### SELECTED TEXT:
--*--

The amazing thing about crashes is that you can see them coming. They’re not surprises like earthquakes or meteor impacts. A sure sign of their approach is too much speculative lending, which contributes to the boom that sets up the bust. We saw it in housing in the 70s and 80s, which led to the S&L crisis, and again in the 00s. We’ve seen it over and over in tech, most famously with the dot-com crash.
Now we’re about to see the U.S. government crash, for the same reason.
According to Bloomberg (which ought to know),
The U.S. government is prepared to provide more than $7.76 trillion on behalf of American taxpayers after guaranteeing $306 billion of Citigroup Inc. debt yesterday. The pledges, amounting to half the value of everything produced in the nation last year, are intended to rescue the financial system after the credit markets seized up 15 months ago. |
The unprecedented pledge of funds includes $3.18 trillion already tapped by financial institutions in the biggest response to an economic emergency since the New Deal of the 1930s, according to data compiled by Bloomberg. The commitment dwarfs the plan approved by lawmakers, the Treasury Department’s $700 billion Troubled Asset Relief Program. Federal Reserve lending last week was 1,900 times the weekly average for the three years before the crisis. |
That’s trillion. With a tr.

--*--

### RAW DATA:

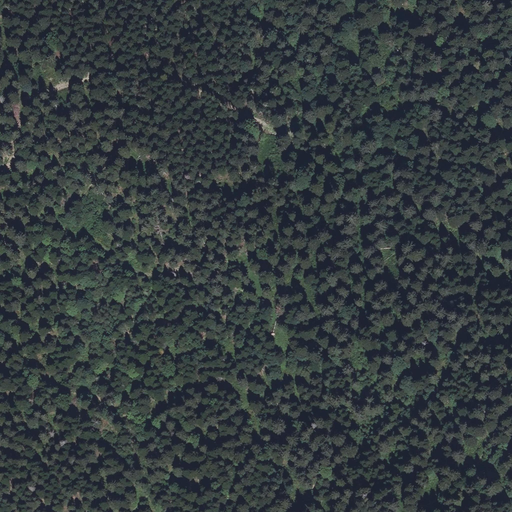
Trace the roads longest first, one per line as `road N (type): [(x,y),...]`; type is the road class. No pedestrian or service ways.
road 1 (track): [(446,0),(369,87),(314,101),(262,85),(201,44),(94,9),(40,4),(0,26)]
road 2 (track): [(423,511),(480,460),(511,411)]
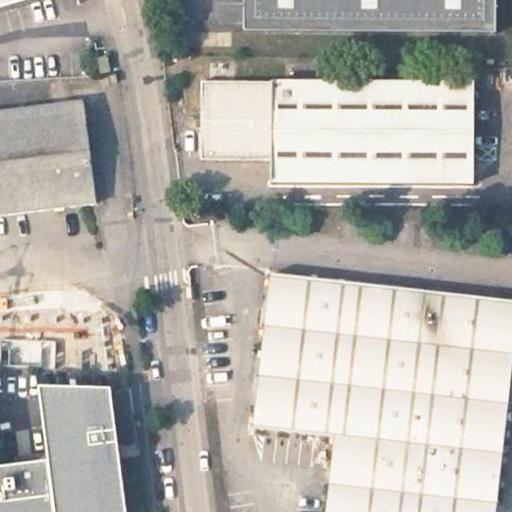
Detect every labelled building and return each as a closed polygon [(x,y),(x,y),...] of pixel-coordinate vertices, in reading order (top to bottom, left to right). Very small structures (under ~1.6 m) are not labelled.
[(0,0),(0,8),(28,0),(0,0)] [(497,0),(244,0),(244,33),(497,35),(497,0)] [(473,185),(473,84),(203,83),(202,161),(272,161),(272,183),(473,185)] [(0,215),(96,203),(83,103),(0,113),(0,215)] [(496,511),(511,373),(511,302),(271,275),(253,429),(335,438),(326,511),(496,511)] [(0,366),(107,370),(101,318),(1,316),(0,315),(0,366)] [(0,511),(126,511),(112,393),(37,391),(47,466),(0,472),(0,511)]
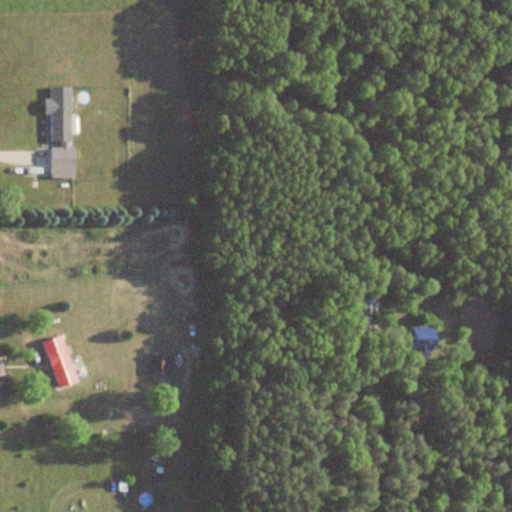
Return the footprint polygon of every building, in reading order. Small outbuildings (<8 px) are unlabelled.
[(69,87),(47,87),(47,99),(43,99),(43,114),(47,114),(47,145),(48,145),(48,177),(73,177),(73,147),(69,147),(69,87)] [(371,329),(371,300),(344,300),(344,329),(371,329)] [(75,383),(61,336),(41,342),(55,389),(75,383)] [(434,360),(434,339),(405,339),(405,360),(434,360)] [(151,374),(170,374),(170,356),(151,356),(151,374)]
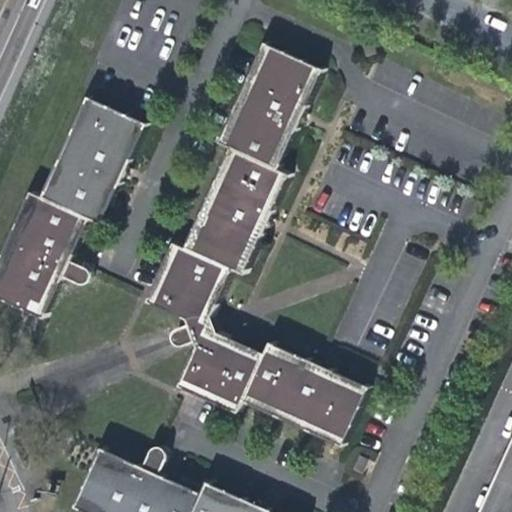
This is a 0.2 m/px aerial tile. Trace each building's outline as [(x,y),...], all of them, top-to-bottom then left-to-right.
[(325,68),(267,43),(223,144),(279,168),(295,131),(307,122),(308,106),(325,68)] [(147,125),(90,98),(46,197),(104,223),(119,188),(133,177),(134,159),(147,125)] [(290,174),(235,150),(191,247),(245,273),(264,235),(273,228),(273,211),(290,174)] [(46,197),(35,192),(0,266),(0,297),(42,318),(62,275),(78,282),(82,282),(84,281),(86,280),(89,277),(89,274),(89,271),(86,268),(84,266),(70,259),(89,217),(46,197)] [(238,269),(177,243),(151,301),(188,320),(215,316),(238,269)] [(215,316),(188,320),(190,326),(184,328),(179,331),(175,335),(175,340),(177,344),(182,347),(186,347),(197,343),(199,348),(221,332),(215,316)] [(244,415),(268,355),(221,332),(199,348),(181,385),(244,415)] [(310,363),(274,347),(250,401),(345,443),(369,388),(337,374),(326,362),(310,363)] [(153,449),(150,452),(143,467),(101,447),(74,506),(88,511),(191,511),(200,493),(160,475),(168,457),(168,455),(167,452),(165,449),(162,447),(157,447),(153,449)] [(511,511),(511,454),(485,511),(511,511)] [(7,459),(0,461),(0,468),(11,504),(19,501),(7,459)] [(243,499),(208,483),(195,511),(274,511),(265,508),(261,495),(243,499)]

--*--

### EXERCISE OBJECTIVE:
From the piece on crashes and the bailout above, set down word for word the passage starting with "The amazing thing" and going on through "the dot-com crash.".

### SOLUTION:
The amazing thing about crashes is that you can see them coming. They’re not surprises like earthquakes or meteor impacts. A sure sign of their approach is too much speculative lending, which contributes to the boom that sets up the bust. We saw it in housing in the 70s and 80s, which led to the S&L crisis, and again in the 00s. We’ve seen it over and over in tech, most famously with the dot-com crash.